### DATASET RECORDS
--*--

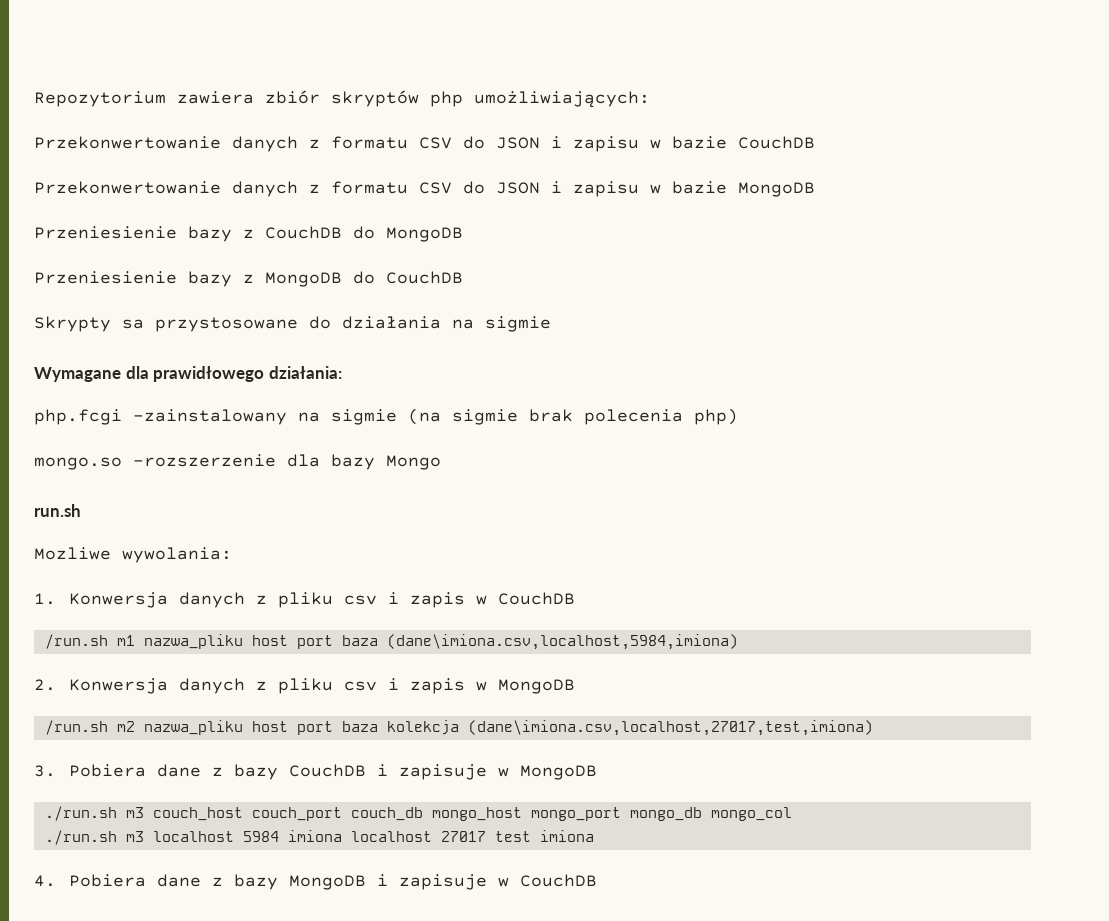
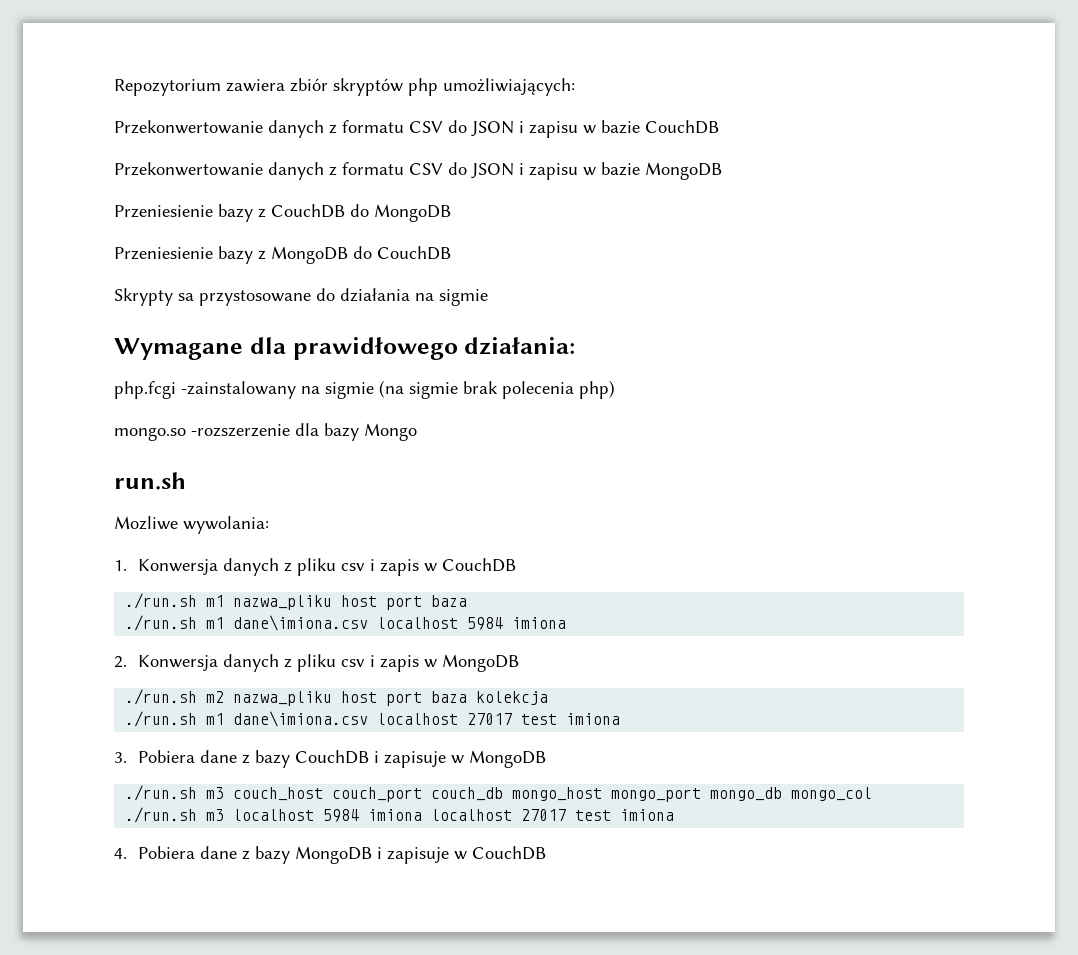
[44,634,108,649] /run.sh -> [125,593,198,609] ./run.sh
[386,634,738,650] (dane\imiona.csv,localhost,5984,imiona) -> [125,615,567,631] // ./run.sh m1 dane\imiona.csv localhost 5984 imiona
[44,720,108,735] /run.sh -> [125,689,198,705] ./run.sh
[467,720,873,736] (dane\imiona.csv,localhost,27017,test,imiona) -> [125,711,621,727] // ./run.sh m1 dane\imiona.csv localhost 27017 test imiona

--*--

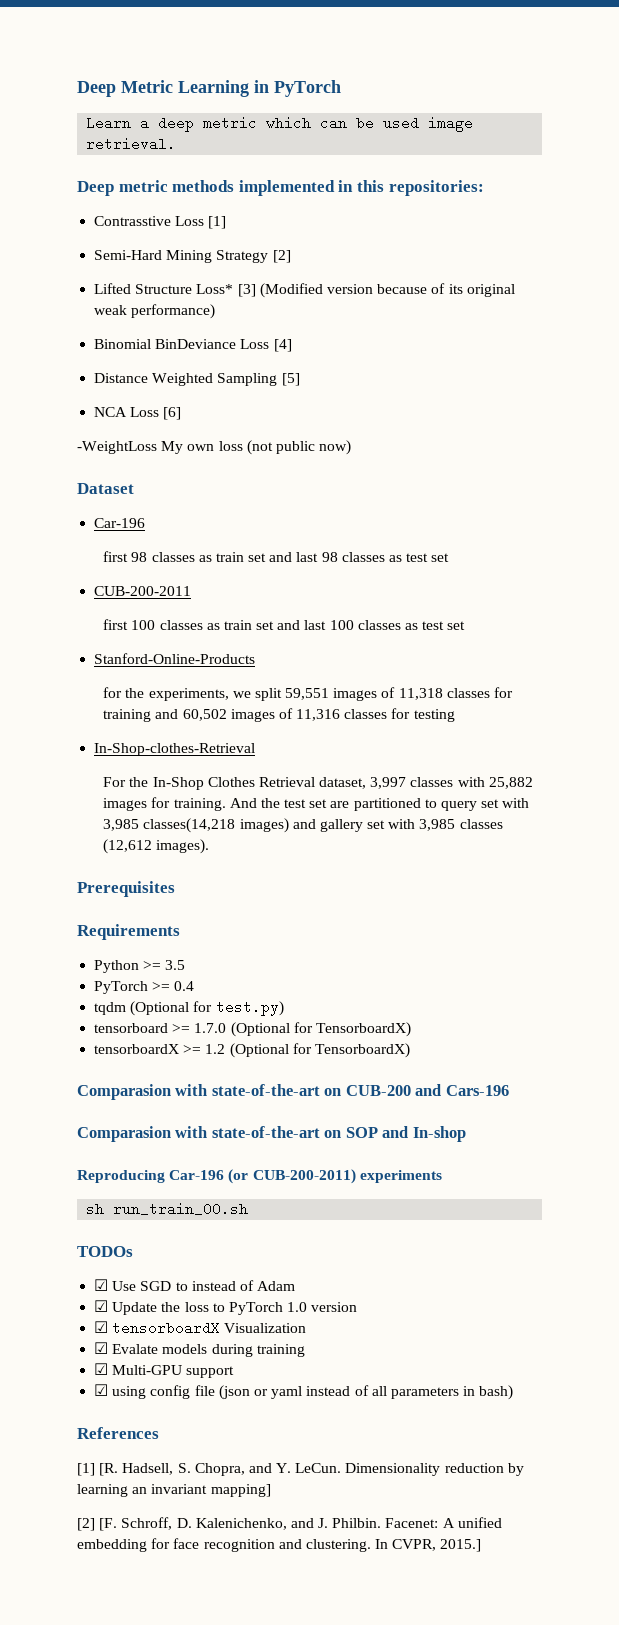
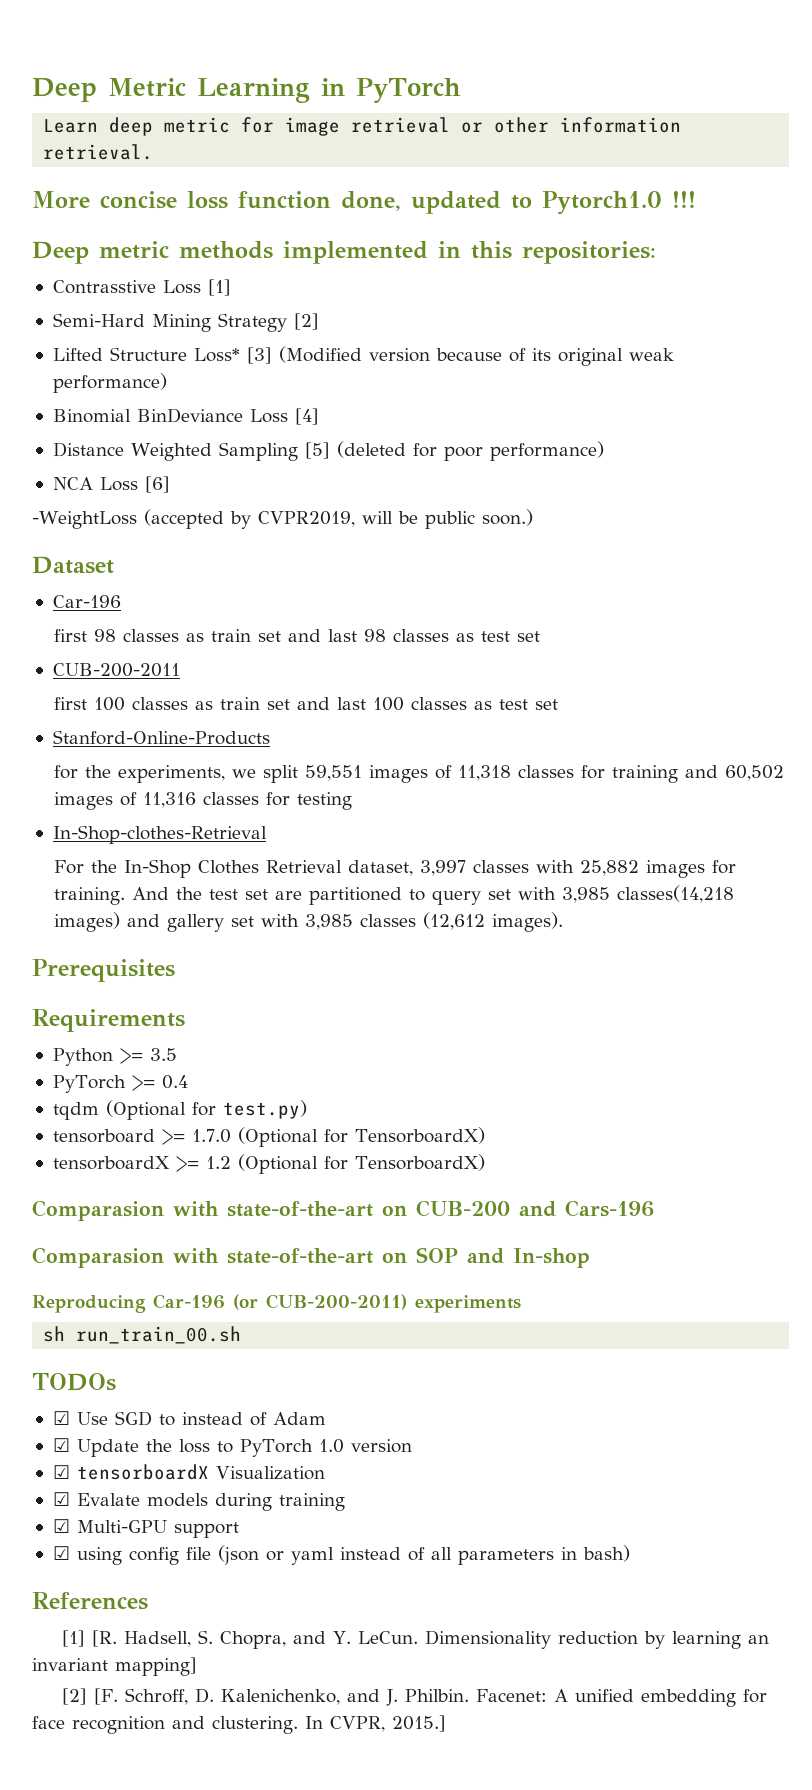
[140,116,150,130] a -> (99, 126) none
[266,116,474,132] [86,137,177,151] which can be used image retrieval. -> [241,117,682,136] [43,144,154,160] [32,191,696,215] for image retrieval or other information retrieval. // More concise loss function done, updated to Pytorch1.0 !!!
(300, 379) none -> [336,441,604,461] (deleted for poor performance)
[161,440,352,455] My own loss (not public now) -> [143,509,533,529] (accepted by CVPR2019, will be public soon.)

--*--

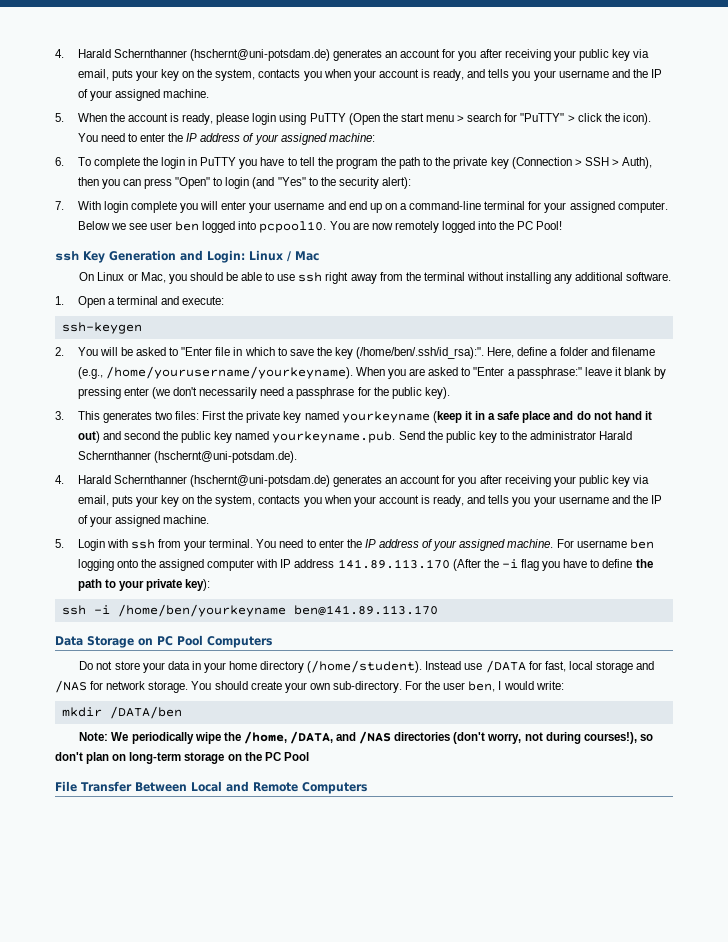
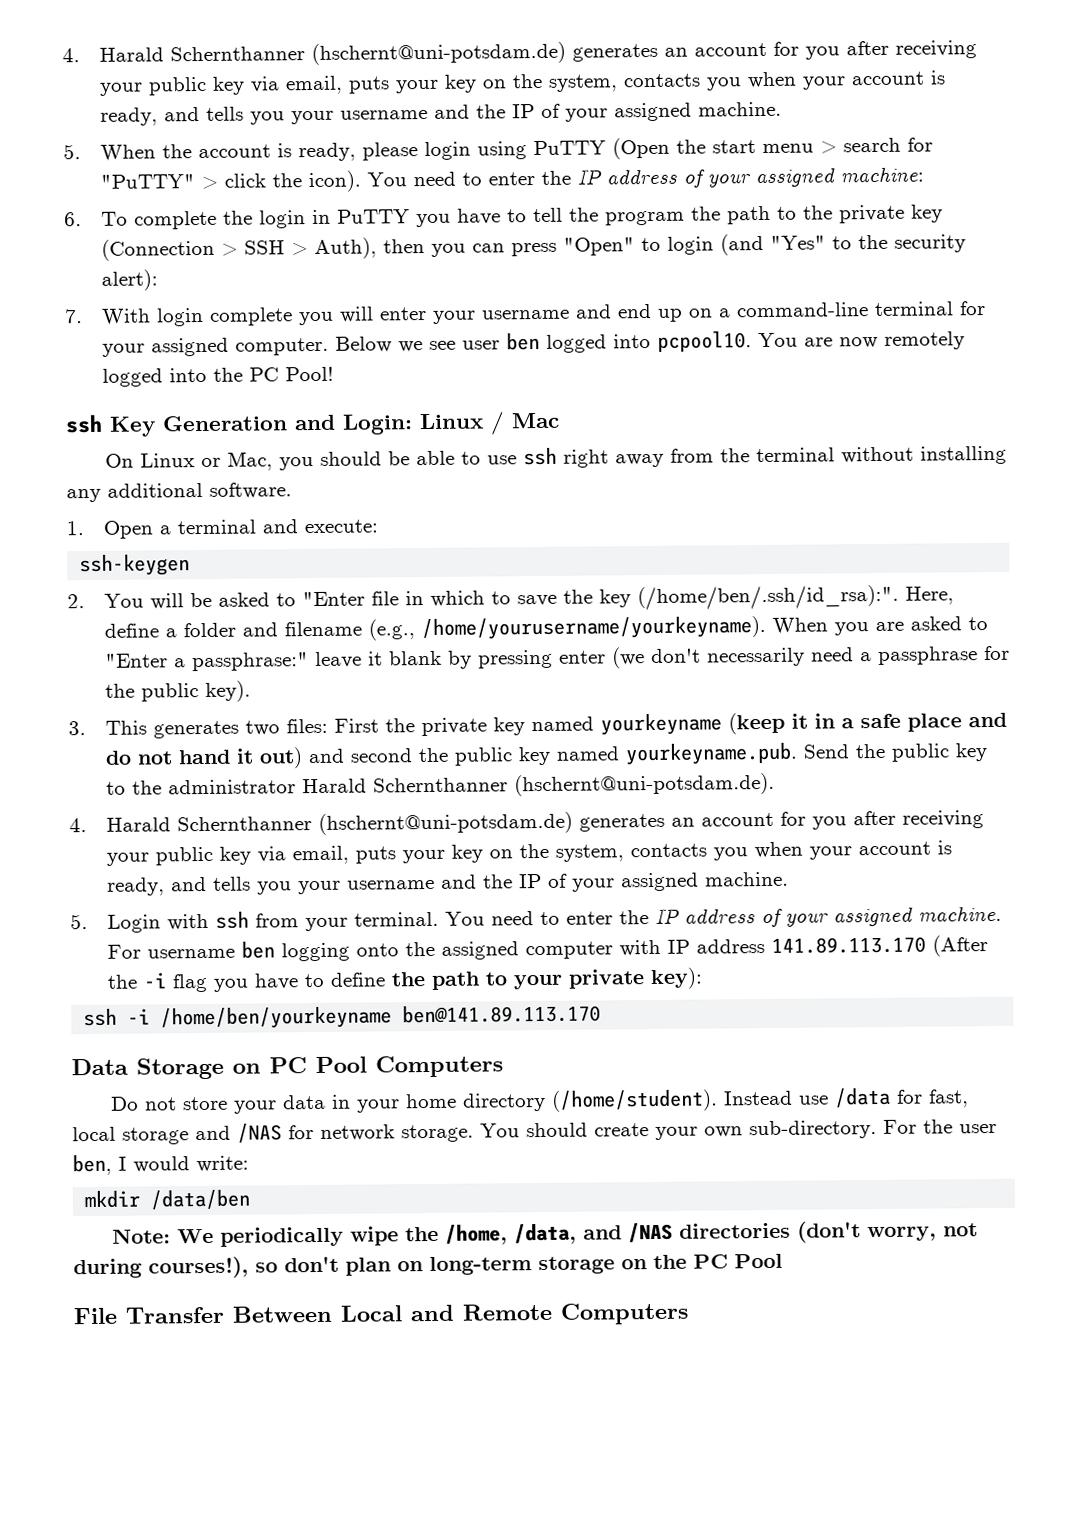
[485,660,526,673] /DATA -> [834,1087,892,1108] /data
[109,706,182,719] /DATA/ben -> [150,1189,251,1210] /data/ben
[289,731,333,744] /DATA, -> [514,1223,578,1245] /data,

--*--

### AIM OF THE EXERCISE
Going down the listing above, begin printing at the line with "(300, 379) none" and finish with the line with "[161,440,352,455] My own", exactly as they appear.

### REPLY TO THE TASK
(300, 379) none -> [336,441,604,461] (deleted for poor performance)
[161,440,352,455] My own loss (not public now) -> [143,509,533,529] (accepted by CVPR2019, will be public soon.)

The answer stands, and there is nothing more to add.